Jeff McDonald of the San Antonio Express-News: A large part of OKC's game involves getting to the foul line. In the first two games of the series, the Spurs were successful in keeping the Thunder from getting there. In Game 3, the Thunder's 31 free-throw attempts marked the sixth time this postseason they have topped 30. OKC shot 22 foul shots in the third quarter to the Spurs' zero, a prime reason the Thunder were able to extend their lead despite four field goals in the frame. There's not much the Spurs can do about officiating, but by being more locked in on defense — and not caught out of position so much — they can minimize OKC's trips to the charity stripe.
Andrew Keh of The New York Times: Andray Blatche has never been to the Philippines. He has no Filipino roots. Blatche is from Syracuse, N.Y., about 8,000 miles from Quezon City, where the Philippine basketball team normally trains. But Blatche, a 27-year-old reserve center for the Nets, is on the verge of becoming a Filipino citizen and a member of the national basketball team. The Philippine team contacted Blatche in January, and a few days later, the country’s House of Representatives introduced a bill to grant Blatche citizenship. The Senate of the Philippines on Monday unanimously approved the bill naturalizing Blatche. President Benigno S. Aquino III was widely expected to sign the bill, which would make Blatche eligible to represent the country at the FIBA World Cup in August and September in Spain. Chot Reyes, the Philippines coach, went on Twitter on Monday to express his delight. “Thank you Congress!” he wrote. One fan asked Reyes on Twitter how many N.B.A. players the program had contacted about representing the Philippines and why it had selected Blatche. “A lot,” Reyes wrote back. “Only he said yes.”
Mary Schmitt Boyer of The Plain Dealer: Last year's trend was to hire up-and-coming NBA assistants for their first head coaching jobs. Steve Clifford in Charlotte, Mike Budenholzer in Atlanta, Mike Malone in Sacramento, Brett Brown in Philadelphia, Brian Shaw in Denver and Jeff Hornacek in Phoenix.
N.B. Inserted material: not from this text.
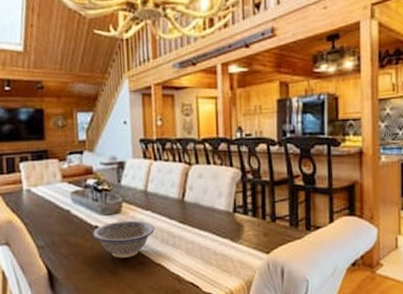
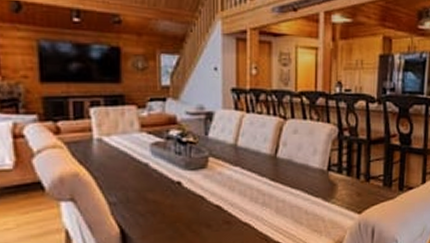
decorative bowl: present [93,220,155,258] -> none [175,176,244,217]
Shaw and Hornacek had played in the league before becoming assistants. Jason Kidd skipped the assistant part and went right to head coach of the Brooklyn Nets after retiring as a player with the New York Knicks. This year's trend hasn't really developed yet. The Cavs are reaching out to college coaches and aren't close to hiring anyone. So far, only two jobs have been filled. Golden State hired rookie head coach Steve Kerr, and Detroit hired veteran Stan Van Gundy as coach and president of basketball operations. If those hirings are the start of this year's trends, they're at the opposite ends of the spectrum.